Even more troubling is that Sklyarov’s incarceration wasn’t the end result of a criminal investigation. Instead, his arrest came in direct response to a complaint filed by software developer Adobe Systems. “Adobe, seeking to protect electronic property rights at any cost, has apparently pushed the U.S. Department of Justice into an ill-advised arrest,” said Shari Steele of the Electronic Frontier Foundation, the leading technology-focused civil-liberties organization.
It’s no surprise, really. Adobe provides companies including amazon.com and Barnes & Noble with software to sell electronic books (or eBooks) online. Adobe’s software encrypts those eBooks with copy protection. And Sklyarov’s little program — Advanced eBook Processor — removes that protection.
However, the reason the DMCA is so important to companies such as Adobe is far less obvious. Here’s the truth: Making a copy of something you’ve bought — such as a CD or an eBook— is not necessarily illegal. According to U.S. copyright law’s “fair use” section, you have a right to duplicate a copyrighted work in several situations. Those situations include producing a personal backup copy, or even making copies for educational purposes.
It’s true that people can use copying tools like Sklyarov’s software to make illegal copies. But they can also use them to produce copies they’re legally allowed to make. The government can’t know for sure … and that’s why the DMCA is such a bad law.
Unfortunately, the DMCA was successfully marketed to lawmakers (mostly by the movie industry) with the promise of stopping piracy. It was a very clever ruse. Today, “fair use” rights technically still apply to copy-protected works.

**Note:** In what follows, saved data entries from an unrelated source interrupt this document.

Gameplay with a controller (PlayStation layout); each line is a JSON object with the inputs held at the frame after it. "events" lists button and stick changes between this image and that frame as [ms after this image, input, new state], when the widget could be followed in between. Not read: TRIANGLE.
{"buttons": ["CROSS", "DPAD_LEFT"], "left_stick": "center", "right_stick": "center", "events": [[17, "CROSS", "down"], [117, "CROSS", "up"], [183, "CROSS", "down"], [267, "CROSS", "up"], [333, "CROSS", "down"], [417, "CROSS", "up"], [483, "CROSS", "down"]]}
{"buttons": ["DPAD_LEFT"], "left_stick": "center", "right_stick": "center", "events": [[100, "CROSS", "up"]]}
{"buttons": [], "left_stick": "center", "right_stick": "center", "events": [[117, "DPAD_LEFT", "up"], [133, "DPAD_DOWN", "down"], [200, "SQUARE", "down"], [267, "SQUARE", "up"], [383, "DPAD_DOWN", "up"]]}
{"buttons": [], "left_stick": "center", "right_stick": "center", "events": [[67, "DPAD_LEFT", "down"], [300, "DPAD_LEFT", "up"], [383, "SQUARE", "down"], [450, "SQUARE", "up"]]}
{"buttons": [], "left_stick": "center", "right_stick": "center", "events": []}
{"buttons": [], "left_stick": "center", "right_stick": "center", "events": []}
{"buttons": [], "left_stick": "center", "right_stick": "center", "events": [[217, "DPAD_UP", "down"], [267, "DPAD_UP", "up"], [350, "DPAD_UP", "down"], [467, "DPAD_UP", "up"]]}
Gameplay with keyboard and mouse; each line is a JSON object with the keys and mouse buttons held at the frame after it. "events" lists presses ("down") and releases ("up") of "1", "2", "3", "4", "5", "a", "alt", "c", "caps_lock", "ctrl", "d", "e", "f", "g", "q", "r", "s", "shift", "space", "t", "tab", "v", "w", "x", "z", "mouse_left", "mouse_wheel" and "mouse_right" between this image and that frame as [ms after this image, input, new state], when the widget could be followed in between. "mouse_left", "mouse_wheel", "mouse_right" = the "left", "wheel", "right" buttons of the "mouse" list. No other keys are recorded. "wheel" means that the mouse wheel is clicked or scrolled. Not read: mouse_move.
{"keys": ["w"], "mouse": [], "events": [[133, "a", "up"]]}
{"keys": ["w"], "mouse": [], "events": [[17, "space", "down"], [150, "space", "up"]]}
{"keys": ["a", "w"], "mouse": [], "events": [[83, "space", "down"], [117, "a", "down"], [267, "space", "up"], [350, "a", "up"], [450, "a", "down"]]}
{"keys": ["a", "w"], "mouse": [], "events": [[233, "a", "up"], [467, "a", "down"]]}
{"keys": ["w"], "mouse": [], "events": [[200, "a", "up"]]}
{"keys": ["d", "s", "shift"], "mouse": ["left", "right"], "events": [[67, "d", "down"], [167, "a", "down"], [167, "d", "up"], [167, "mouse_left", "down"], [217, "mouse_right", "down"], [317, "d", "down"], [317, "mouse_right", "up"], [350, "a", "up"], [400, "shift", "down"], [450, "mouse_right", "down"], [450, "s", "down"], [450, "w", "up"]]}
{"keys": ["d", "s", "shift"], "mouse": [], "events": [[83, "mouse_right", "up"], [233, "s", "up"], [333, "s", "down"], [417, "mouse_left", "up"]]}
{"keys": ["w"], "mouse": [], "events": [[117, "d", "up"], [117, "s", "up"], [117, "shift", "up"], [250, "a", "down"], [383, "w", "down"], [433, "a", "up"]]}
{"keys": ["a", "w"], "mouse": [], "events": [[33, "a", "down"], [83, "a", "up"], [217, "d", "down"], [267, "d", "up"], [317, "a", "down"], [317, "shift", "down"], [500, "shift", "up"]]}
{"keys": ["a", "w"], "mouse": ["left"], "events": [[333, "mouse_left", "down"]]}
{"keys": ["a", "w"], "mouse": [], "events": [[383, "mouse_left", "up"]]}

But the general public is quickly losing access to the tools necessary to exercise those rights.
It’s a shame that most mainstream coverage of this story has missed this crucial point. Instead, Sklyarov is often depicted as a lawless renegade. CNN repeatedly called the Russian programmer a “hacker” — even though his program can be used for entirely legal purposes.
Even worse, by arresting someone who isn’t American, our government is making a pretty sinister statement about democracy. After all, here’s this Russian guy doing the most “American” thing imaginable — ensuring the rights of the individual — and we’ve thrown him in the clink.
Thankfully, a growing number of Web-savvy citizens appreciate these dangerous implications. At Web sites including boycottadobe.com a backlash movement is afoot — at press time, nationwide protests were planned. Perhaps in reaction to this, Adobe agreed to meet with the Electronic Frontier Foundation to discuss the case.
But as more companies introduce proprietary file formats, the public’s fair-use rights will continue to shrink. For example, the soon-to-launch Napster pay service will feature its own copy-protected song files instead of unprotected MP3s. And unless the DMCA is repealed, it’s just a matter of time before the public’s own right to copy disappears completely
How fair is that?
“I want it now” department: I love browsing mail-order Web sites that sell products to rich people. The Hammacher Schlemmer site (hammacher.com) is my current favorite. Where else can you find a $2,500 backyard batting cage, a $7,000 golf-cart camera or a $3,000 personal gumball machine?
But tops on my list of “must-have-but-never-gonna-get” is their new 180 Degree Immersive Computer Monitor. Sit in front of this enormous concave video screen (more than 5 feet high!) and you’ll feel just like Lara Croft. Or at least like a very rich person with cash to blow on offensively expensive leisure goods.
Hammacher Schlemmer’s latest toy will set you back well over $20,000 (plus an extra $650 for “white glove” hand delivery). I can’t afford one. But I’d be happy to try one out.